**Saved data entries**
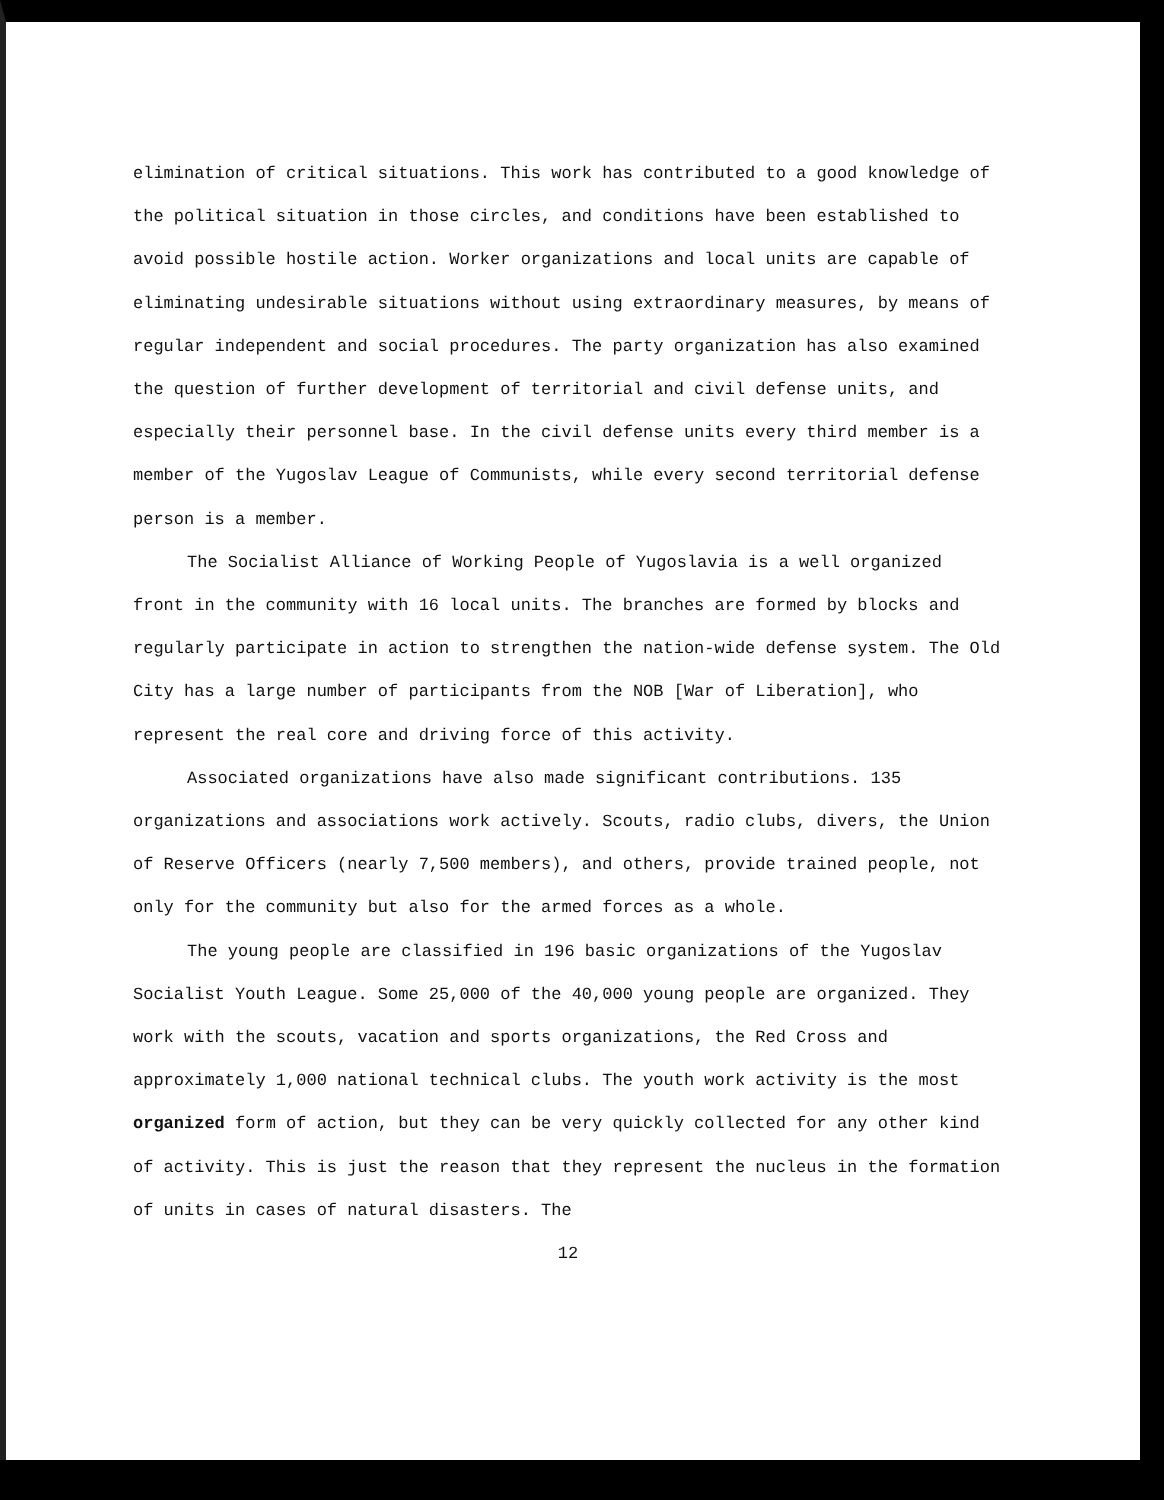elimination of critical situations. This work has contributed to a good knowledge of the political situation in those circles, and conditions have been established to avoid possible hostile action. Worker organizations and local units are capable of eliminating undesirable situations without using extraordinary measures, by means of regular independent and social procedures. The party organization has also examined the question of further development of territorial and civil defense units, and especially their personnel base. In the civil defense units every third member is a member of the Yugoslav League of Communists, while every second territorial defense person is a member.
The Socialist Alliance of Working People of Yugoslavia is a well organized front in the community with 16 local units. The branches are formed by blocks and regularly participate in action to strengthen the nation-wide defense system. The Old City has a large number of participants from the NOB [War of Liberation], who represent the real core and driving force of this activity.
Associated organizations have also made significant contributions. 135 organizations and associations work actively. Scouts, radio clubs, divers, the Union of Reserve Officers (nearly 7,500 members), and others, provide trained people, not only for the community but also for the armed forces as a whole.
The young people are classified in 196 basic organizations of the Yugoslav Socialist Youth League. Some 25,000 of the 40,000 young people are organized. They work with the scouts, vacation and sports organizations, the Red Cross and approximately 1,000 national technical clubs. The youth work activity is the most organized form of action, but they can be very quickly collected for any other kind of activity. This is just the reason that they represent the nucleus in the formation of units in cases of natural disasters. The
12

**ACTIVITY**
Which lines in the records above contain the string "organized"? Copy each one.

**RESPONSE BELOW**
The Socialist Alliance of Working People of Yugoslavia is a well organized front in the community with 16 local units. The branches are formed by blocks and regularly participate in action to strengthen the nation-wide defense system. The Old City has a large number of participants from the NOB [War of Liberation], who represent the real core and driving force of this activity.
The young people are classified in 196 basic organizations of the Yugoslav Socialist Youth League. Some 25,000 of the 40,000 young people are organized. They work with the scouts, vacation and sports organizations, the Red Cross and approximately 1,000 national technical clubs. The youth work activity is the most organized form of action, but they can be very quickly collected for any other kind of activity. This is just the reason that they represent the nucleus in the formation of units in cases of natural disasters. The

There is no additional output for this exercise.